Un altro aspetto del mio modo di vedere l'amicizia è che, se un amico mi delude (non in modo casuale: a tutti capita di sbagliare), chiudo a chiave la porta e butto la chiave. Questo non significa che io quell'amico non lo voglia più vedere o non gli voglia più parlare, ma che la mia disponibilità per lui è esaurita, non sono disposta a sforzarmi neanche un minimo. E la porta si chiude senza grandi clamori, spesso l'amico in questione non se ne accorge per anni, finché non ha bisogno, e allora la trova chiusa.
Che cosa c'entra tutto questo con la diplomazia? Ecco, se fossimo in un mondo ideale, c'entrerebbe poco: la diplomazia dovrebbe essere l'arte di far vedere ai contendenti le ragioni reciproche, in modo da pacificarli.
Dal momento che non siamo in un mondo ideale, in realtà spesso diplomazia significa dover mantenere buoni rapporti con persone che ti disgustano, dare ragione a chi è più aggressivo e/o potente per cercare di placarlo, usare con sapienza bastone e carota per far tutti contenti.
Ecco, io questo lo posso tollerare sul lavoro. Nella vita, se posso, faccio a meno.
Quindi, se tu sei una persona che ha ferito o danneggiato un mio amico (e io so che l'hai fatto con intenzione e magari pure in cattiva fede), ti saluterò con grandi sorrisi se devo, ma eviterò in ogni modo di contribuire al successo della tua iniziativa. Viceversa, se un mio amico o una persona che stimo mette in piedi qualcosa di buono e io posso aiutarlo, parteciperò, a costo di espormi alle critiche di altri per aver preso una posizione così netta. Anzi, son capace pure di sentirmi in colpa se per motivi oggettivi non posso partecipare.
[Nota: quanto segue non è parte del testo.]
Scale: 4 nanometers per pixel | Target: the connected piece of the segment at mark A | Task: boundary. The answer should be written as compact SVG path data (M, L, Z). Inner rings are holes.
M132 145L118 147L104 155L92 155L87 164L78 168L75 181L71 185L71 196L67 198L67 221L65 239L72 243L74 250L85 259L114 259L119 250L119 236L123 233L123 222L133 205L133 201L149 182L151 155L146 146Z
Non ce la faccio proprio ad essere liquida e neutrale, a farmi rimbalzare le cose addosso. Anche quando dovrei, anche quando non posso fare niente per cambiare le cose e anzi rischio di peggiorarle. Il massimo che posso fare è una doccia fredda prima di esporre la mia posizione, ma non posso evitare di prenderla e comunicarla.
Ecco perché non so se andare ai prossimi colloqui con le maestre o mandarci Luca.